** Aim of the task **
From the mailing-list post on charsets and language tags, copy the passage between "Luke Y. Lu <ylu@mail.utexas.edu>" and "french and german).", inclusive.

** Text block **
++++++++++
Re: Charsets: Problem statement/requirements?

yergeau@alis.ca
Fri, 10 Feb 95 17:36:19 EST

Luke Y. Lu <ylu@mail.utexas.edu> writes:
>I think this is better: <lang enc="iso-8859-1">....</lang> and <lang
>enc="iso-whatever">...</lang> etc.

I think this is seriously wrong. Encodings and languages are pretty much
orthogonal, with a single encoding being able to represent several languages and
a single language being representable in a single encoding.

>I think it's not necessary to differentiate
>languages using the same encoding scheme (e.g. french and german).

There are many reasons why this is highly desirable: glyph disambiguation,
translation, hyphenation, indexing...

>One
>usage to to differentiate particular languages is to facilitate automatic
>translation.

That's only one usage.

>But I think if a translator can't figure out which language
>by looking at the raw bytes of a known encoding scheme, it's pretty much
>useless.

A very debatable opinion. Automatic translation is already very much wanting,
adding a hard to satisfy requirement will only make it more costly and less
reliable. Should we also add this requirement to every hyphenator, every
indexer, every rendering engine? I don't think so. A language tag is a
language tag is not en encoding tag.

-- 
Francois Yergeau  <yergeau@alis.ca>
Alis Technologies Inc., Montreal
+1 514 738-9171
++++++++++
** Extracted records **
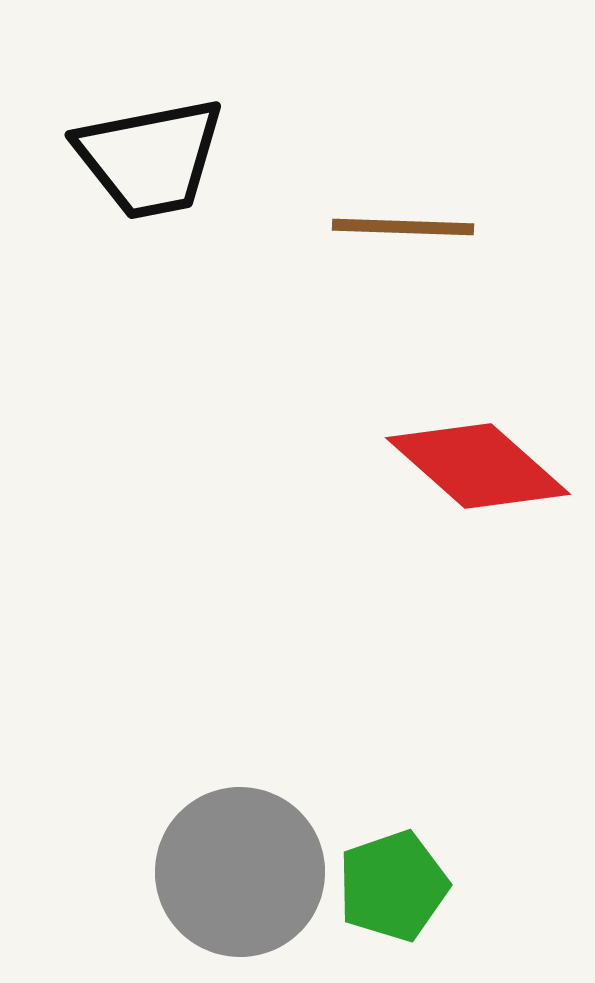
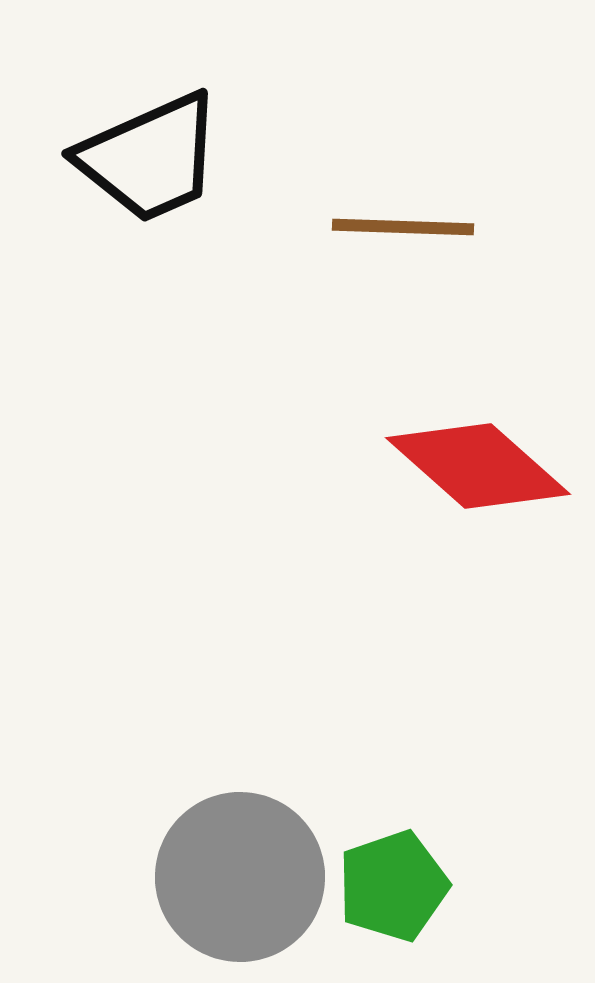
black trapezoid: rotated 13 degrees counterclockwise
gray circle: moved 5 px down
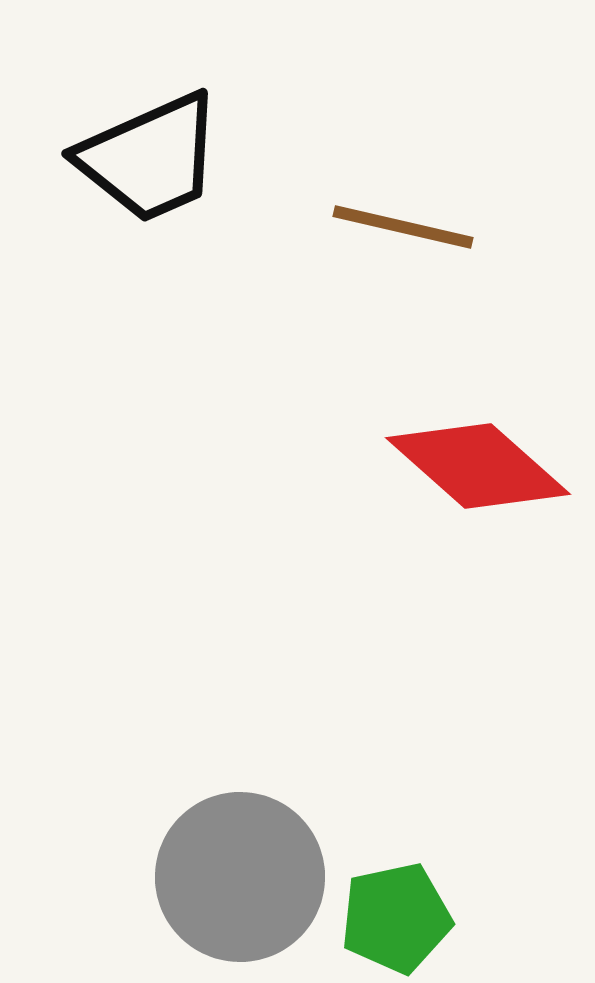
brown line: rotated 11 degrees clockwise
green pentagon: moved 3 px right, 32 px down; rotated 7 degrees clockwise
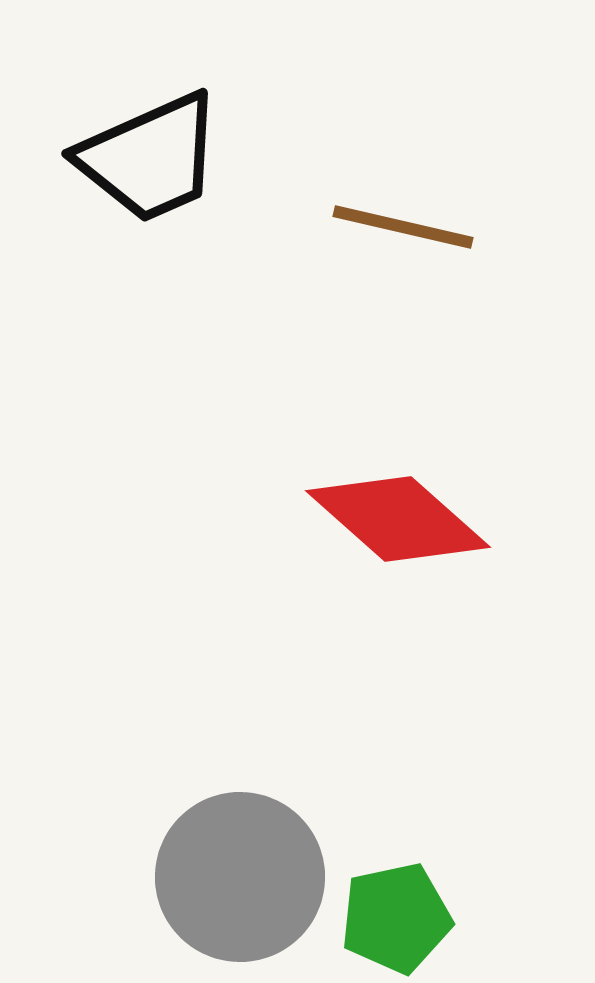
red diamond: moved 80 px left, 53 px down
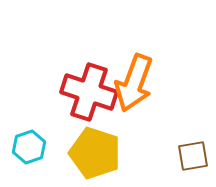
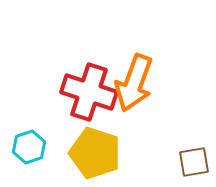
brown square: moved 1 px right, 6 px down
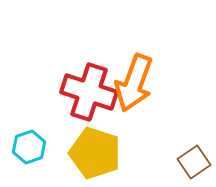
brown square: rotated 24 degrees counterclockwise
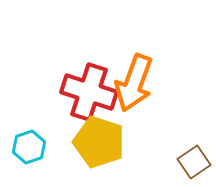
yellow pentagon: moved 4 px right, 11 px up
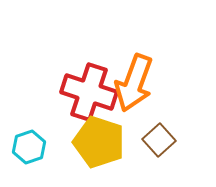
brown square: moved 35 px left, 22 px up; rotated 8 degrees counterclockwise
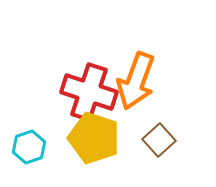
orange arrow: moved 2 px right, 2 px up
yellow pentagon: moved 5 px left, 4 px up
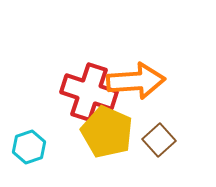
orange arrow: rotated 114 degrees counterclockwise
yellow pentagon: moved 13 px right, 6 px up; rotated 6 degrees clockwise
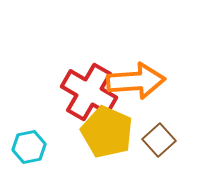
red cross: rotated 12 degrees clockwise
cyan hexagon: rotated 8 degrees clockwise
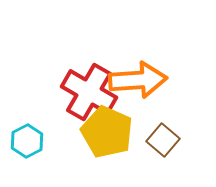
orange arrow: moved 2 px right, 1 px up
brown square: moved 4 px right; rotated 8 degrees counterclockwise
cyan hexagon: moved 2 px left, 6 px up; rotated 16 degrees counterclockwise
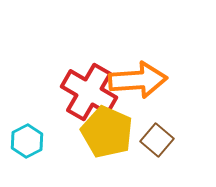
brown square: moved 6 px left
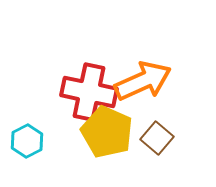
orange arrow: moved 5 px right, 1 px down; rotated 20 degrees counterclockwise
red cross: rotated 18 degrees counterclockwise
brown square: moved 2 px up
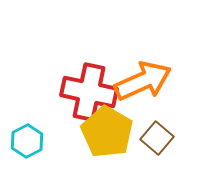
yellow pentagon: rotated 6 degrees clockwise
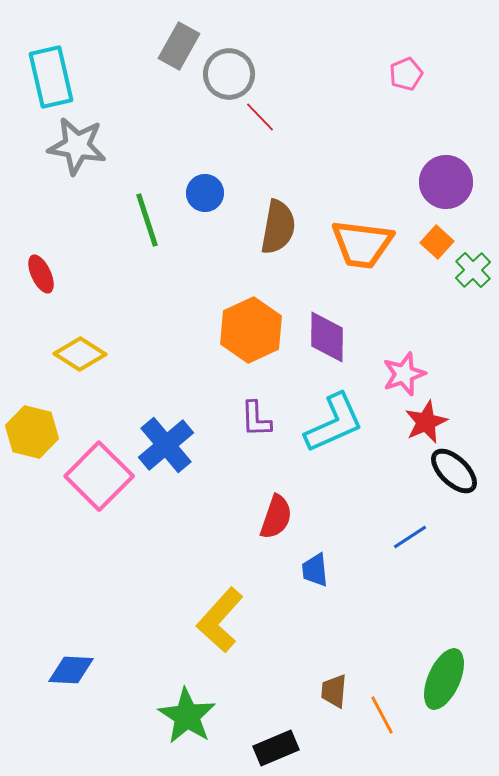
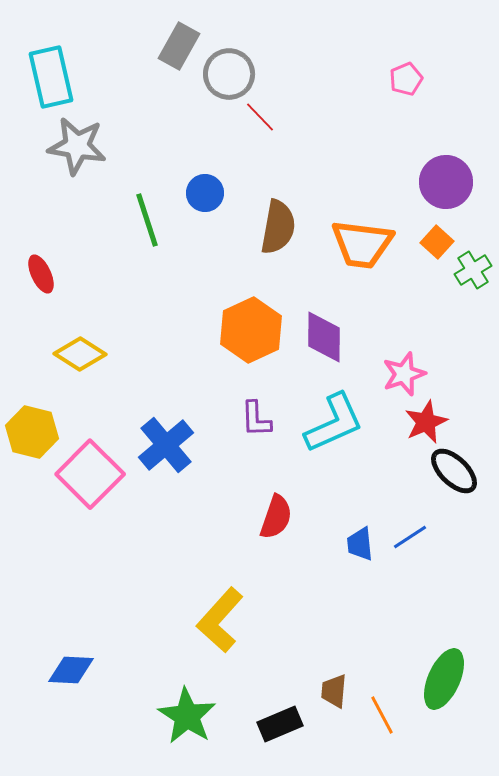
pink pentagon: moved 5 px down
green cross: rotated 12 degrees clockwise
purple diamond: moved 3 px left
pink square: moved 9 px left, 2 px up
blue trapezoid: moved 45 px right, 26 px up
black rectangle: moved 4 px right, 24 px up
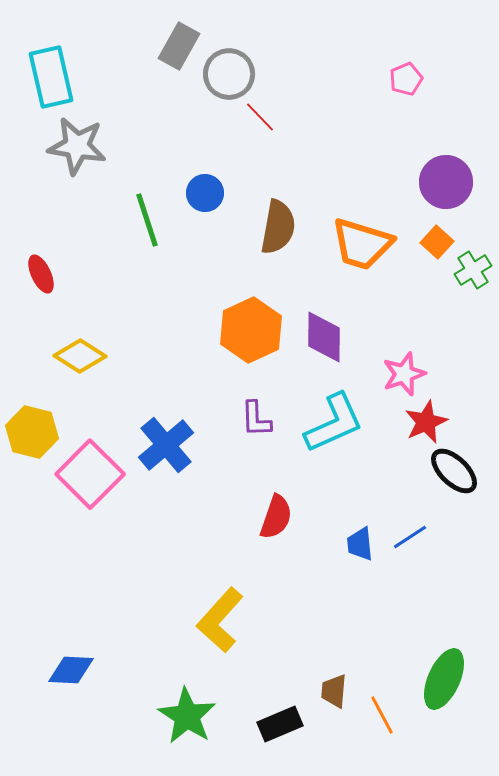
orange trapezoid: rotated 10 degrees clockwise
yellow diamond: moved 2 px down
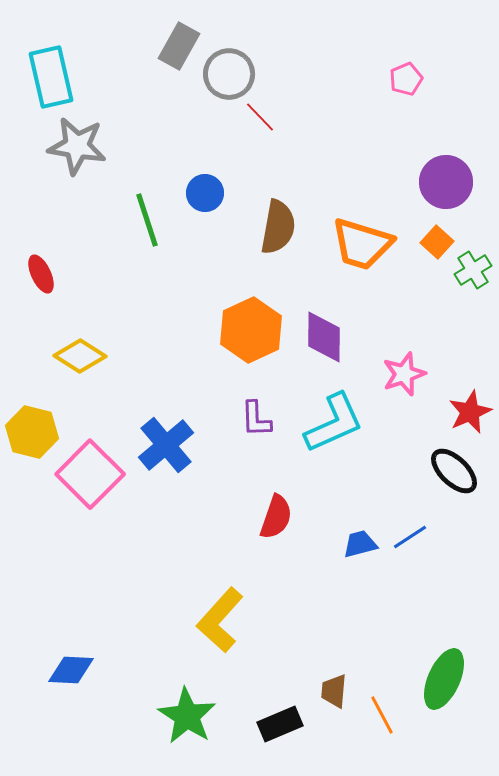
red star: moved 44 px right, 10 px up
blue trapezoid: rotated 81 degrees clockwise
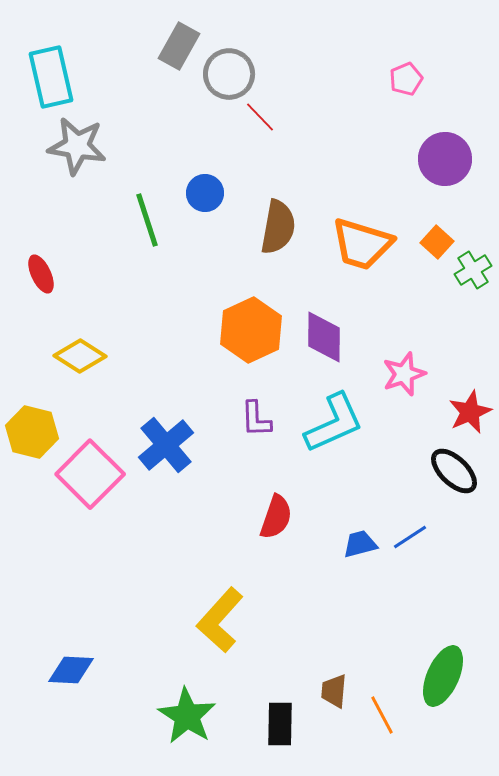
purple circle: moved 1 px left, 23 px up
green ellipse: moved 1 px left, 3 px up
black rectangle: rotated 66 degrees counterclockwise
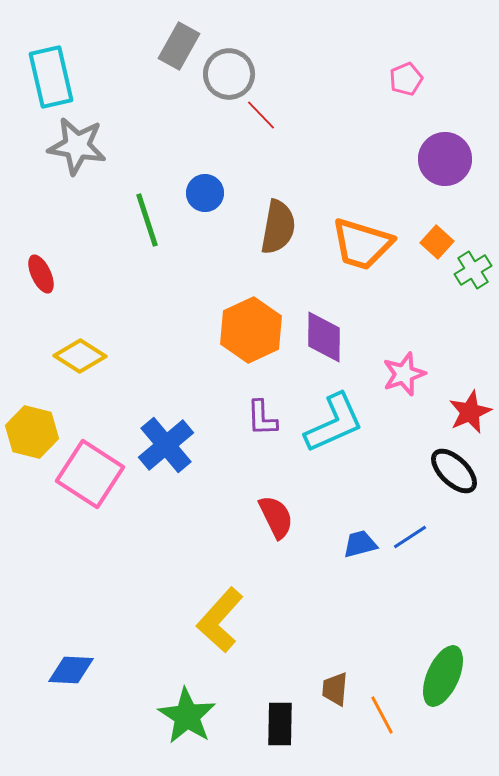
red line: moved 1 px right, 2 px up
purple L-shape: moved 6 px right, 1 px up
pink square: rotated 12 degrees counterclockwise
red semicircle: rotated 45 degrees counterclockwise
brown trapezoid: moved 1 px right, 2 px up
++++++++++
** Solution to this task **
Luke Y. Lu <ylu@mail.utexas.edu> writes:
>I think this is better: <lang enc="iso-8859-1">....</lang> and <lang
>enc="iso-whatever">...</lang> etc.

I think this is seriously wrong. Encodings and languages are pretty much
orthogonal, with a single encoding being able to represent several languages and
a single language being representable in a single encoding.

>I think it's not necessary to differentiate
>languages using the same encoding scheme (e.g. french and german).